- **Source document**
==============================
A quick update.
The front slam panel has been removed. As advised by others drilling out the spot welds is quick and easy once you're confident in what you're doing. I bought a spot weld drill bit on Amazon for less than £10 which did a tidy job.
I took the panel to a local(ish) bead blaster who got it back to bare metal for me (£15). I etch primed the panel then used a couple of coats of high build primer finishing off with 3 top coats.
In between all the painting coats / flattening off I cleaned all dust away with Holts Brake Cleaner (£15 5 litres) and lint free cloths (acquired from work) and followed it up with tack cloths (79p each, needed 2 of them).
Inside the engine bay the crash struts? (I don't know their proper term) were keyed with 240 grit sand paper and small grinding wheels / brushes on the Dremel. There was quite a few patches of surface rust including under the seam sealer - which is where the Dremel was useful.
On the suspension towers I keyed the paint with 400 grit paper and used the Dremel to take any rust patches back to bare metal.
I found the trick with the Dremel was to use the finest wheel possible and only use very light pressure to avoid scoring the metal work too much otherwise you spend more time sanding out the machining marks.
I painted the crash struts with U-Pol rust inhibiter paint using a paint brush (I only used about 100ml). I didn't particularly like the application or coverage but 2 coats did the job reasonably well. Once dry I largely flattened it off with 240 and 400 grit paper.
All areas then had 2 - 3 coats of high build primer. Any raised areas were flatted off with 400 or 600 grit paper in between coats.
I've then used up two 400ml cans of top coat for the engine compartment and front slam panel. I need a third can to finish a few areas.
I sprayed some paint into the lid and used an artists brush to get the more awkward areas of the engine compartment.
The weather over the last couple of weeks has been wet, cold, breezy and close to freezing. I spent a lot of time meticulously cleaning all the panels to remove any dust or particles carried in the wind etc.
==============================
- **What is needed**
Rewrite the update between "I sprayed some" and "the wind etc.", inclusive, substituting "damp" for "wet". The listing after this point is separate material, unrelated to the update.

- **Provided material**
==============================
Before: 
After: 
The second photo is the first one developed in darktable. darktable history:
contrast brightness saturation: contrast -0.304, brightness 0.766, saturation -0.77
==============================
- **Correct output**
I sprayed some paint into the lid and used an artists brush to get the more awkward areas of the engine compartment.
The weather over the last couple of weeks has been damp, cold, breezy and close to freezing. I spent a lot of time meticulously cleaning all the panels to remove any dust or particles carried in the wind etc.